--- START ---

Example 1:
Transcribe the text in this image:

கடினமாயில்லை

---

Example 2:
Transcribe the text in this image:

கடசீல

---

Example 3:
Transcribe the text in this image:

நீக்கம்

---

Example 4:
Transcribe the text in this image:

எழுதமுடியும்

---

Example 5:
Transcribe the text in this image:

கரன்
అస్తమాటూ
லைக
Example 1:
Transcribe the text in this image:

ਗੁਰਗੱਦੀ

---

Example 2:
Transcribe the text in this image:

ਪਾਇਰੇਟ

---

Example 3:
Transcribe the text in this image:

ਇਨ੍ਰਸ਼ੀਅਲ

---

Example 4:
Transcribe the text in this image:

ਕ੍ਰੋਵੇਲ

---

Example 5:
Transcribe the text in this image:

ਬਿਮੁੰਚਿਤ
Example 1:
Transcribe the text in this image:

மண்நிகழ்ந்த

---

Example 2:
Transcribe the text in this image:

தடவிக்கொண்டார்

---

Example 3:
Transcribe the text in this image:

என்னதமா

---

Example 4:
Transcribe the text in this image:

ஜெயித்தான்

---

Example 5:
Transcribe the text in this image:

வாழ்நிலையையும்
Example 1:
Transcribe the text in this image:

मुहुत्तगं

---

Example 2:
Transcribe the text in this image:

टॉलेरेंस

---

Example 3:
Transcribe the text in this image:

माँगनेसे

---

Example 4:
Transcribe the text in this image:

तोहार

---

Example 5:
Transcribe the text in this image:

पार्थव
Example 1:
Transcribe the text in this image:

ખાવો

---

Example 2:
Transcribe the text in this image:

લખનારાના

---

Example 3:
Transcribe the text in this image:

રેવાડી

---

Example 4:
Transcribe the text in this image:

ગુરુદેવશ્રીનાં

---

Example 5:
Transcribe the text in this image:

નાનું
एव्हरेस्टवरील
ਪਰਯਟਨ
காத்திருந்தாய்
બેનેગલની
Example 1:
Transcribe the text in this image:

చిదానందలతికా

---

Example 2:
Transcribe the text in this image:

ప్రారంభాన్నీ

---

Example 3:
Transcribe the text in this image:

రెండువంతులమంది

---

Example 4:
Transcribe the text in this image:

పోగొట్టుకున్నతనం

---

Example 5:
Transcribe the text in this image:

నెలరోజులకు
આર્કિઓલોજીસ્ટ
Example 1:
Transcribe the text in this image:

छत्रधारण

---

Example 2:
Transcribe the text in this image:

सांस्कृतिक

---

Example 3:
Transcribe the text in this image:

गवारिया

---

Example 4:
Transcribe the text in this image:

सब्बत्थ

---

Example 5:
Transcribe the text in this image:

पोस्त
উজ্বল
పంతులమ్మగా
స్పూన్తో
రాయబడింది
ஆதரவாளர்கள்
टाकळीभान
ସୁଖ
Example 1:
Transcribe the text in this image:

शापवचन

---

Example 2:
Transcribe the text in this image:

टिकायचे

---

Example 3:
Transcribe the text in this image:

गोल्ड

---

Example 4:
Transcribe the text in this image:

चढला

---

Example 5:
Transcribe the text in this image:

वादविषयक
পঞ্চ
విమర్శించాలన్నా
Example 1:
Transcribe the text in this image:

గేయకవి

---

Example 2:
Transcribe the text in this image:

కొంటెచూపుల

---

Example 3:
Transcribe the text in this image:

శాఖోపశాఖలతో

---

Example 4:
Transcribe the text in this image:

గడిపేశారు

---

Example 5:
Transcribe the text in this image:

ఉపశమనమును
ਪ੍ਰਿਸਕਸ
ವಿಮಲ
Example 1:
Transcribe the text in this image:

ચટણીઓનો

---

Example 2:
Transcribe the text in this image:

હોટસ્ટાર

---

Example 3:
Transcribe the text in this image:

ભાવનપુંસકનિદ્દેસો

--- END ---

## [THE PROBLEM]
Everything in the data above must be restated verbatim.

## [WRITTEN ANSWER]
Example 1:
Transcribe the text in this image:

கடினமாயில்லை

---

Example 2:
Transcribe the text in this image:

கடசீல

---

Example 3:
Transcribe the text in this image:

நீக்கம்

---

Example 4:
Transcribe the text in this image:

எழுதமுடியும்

---

Example 5:
Transcribe the text in this image:

கரன்
అస్తమాటూ
லைக
Example 1:
Transcribe the text in this image:

ਗੁਰਗੱਦੀ

---

Example 2:
Transcribe the text in this image:

ਪਾਇਰੇਟ

---

Example 3:
Transcribe the text in this image:

ਇਨ੍ਰਸ਼ੀਅਲ

---

Example 4:
Transcribe the text in this image:

ਕ੍ਰੋਵੇਲ

---

Example 5:
Transcribe the text in this image:

ਬਿਮੁੰਚਿਤ
Example 1:
Transcribe the text in this image:

மண்நிகழ்ந்த

---

Example 2:
Transcribe the text in this image:

தடவிக்கொண்டார்

---

Example 3:
Transcribe the text in this image:

என்னதமா

---

Example 4:
Transcribe the text in this image:

ஜெயித்தான்

---

Example 5:
Transcribe the text in this image:

வாழ்நிலையையும்
Example 1:
Transcribe the text in this image:

मुहुत्तगं

---

Example 2:
Transcribe the text in this image:

टॉलेरेंस

---

Example 3:
Transcribe the text in this image:

माँगनेसे

---

Example 4:
Transcribe the text in this image:

तोहार

---

Example 5:
Transcribe the text in this image:

पार्थव
Example 1:
Transcribe the text in this image:

ખાવો

---

Example 2:
Transcribe the text in this image:

લખનારાના

---

Example 3:
Transcribe the text in this image:

રેવાડી

---

Example 4:
Transcribe the text in this image:

ગુરુદેવશ્રીનાં

---

Example 5:
Transcribe the text in this image:

નાનું
एव्हरेस्टवरील
ਪਰਯਟਨ
காத்திருந்தாய்
બેનેગલની
Example 1:
Transcribe the text in this image:

చిదానందలతికా

---

Example 2:
Transcribe the text in this image:

ప్రారంభాన్నీ

---

Example 3:
Transcribe the text in this image:

రెండువంతులమంది

---

Example 4:
Transcribe the text in this image:

పోగొట్టుకున్నతనం

---

Example 5:
Transcribe the text in this image:

నెలరోజులకు
આર્કિઓલોજીસ્ટ
Example 1:
Transcribe the text in this image:

छत्रधारण

---

Example 2:
Transcribe the text in this image:

सांस्कृतिक

---

Example 3:
Transcribe the text in this image:

गवारिया

---

Example 4:
Transcribe the text in this image:

सब्बत्थ

---

Example 5:
Transcribe the text in this image:

पोस्त
উজ্বল
పంతులమ్మగా
స్పూన్తో
రాయబడింది
ஆதரவாளர்கள்
टाकळीभान
ସୁଖ
Example 1:
Transcribe the text in this image:

शापवचन

---

Example 2:
Transcribe the text in this image:

टिकायचे

---

Example 3:
Transcribe the text in this image:

गोल्ड

---

Example 4:
Transcribe the text in this image:

चढला

---

Example 5:
Transcribe the text in this image:

वादविषयक
পঞ্চ
విమర్శించాలన్నా
Example 1:
Transcribe the text in this image:

గేయకవి

---

Example 2:
Transcribe the text in this image:

కొంటెచూపుల

---

Example 3:
Transcribe the text in this image:

శాఖోపశాఖలతో

---

Example 4:
Transcribe the text in this image:

గడిపేశారు

---

Example 5:
Transcribe the text in this image:

ఉపశమనమును
ਪ੍ਰਿਸਕਸ
ವಿಮಲ
Example 1:
Transcribe the text in this image:

ચટણીઓનો

---

Example 2:
Transcribe the text in this image:

હોટસ્ટાર

---

Example 3:
Transcribe the text in this image:

ભાવનપુંસકનિદ્દેસો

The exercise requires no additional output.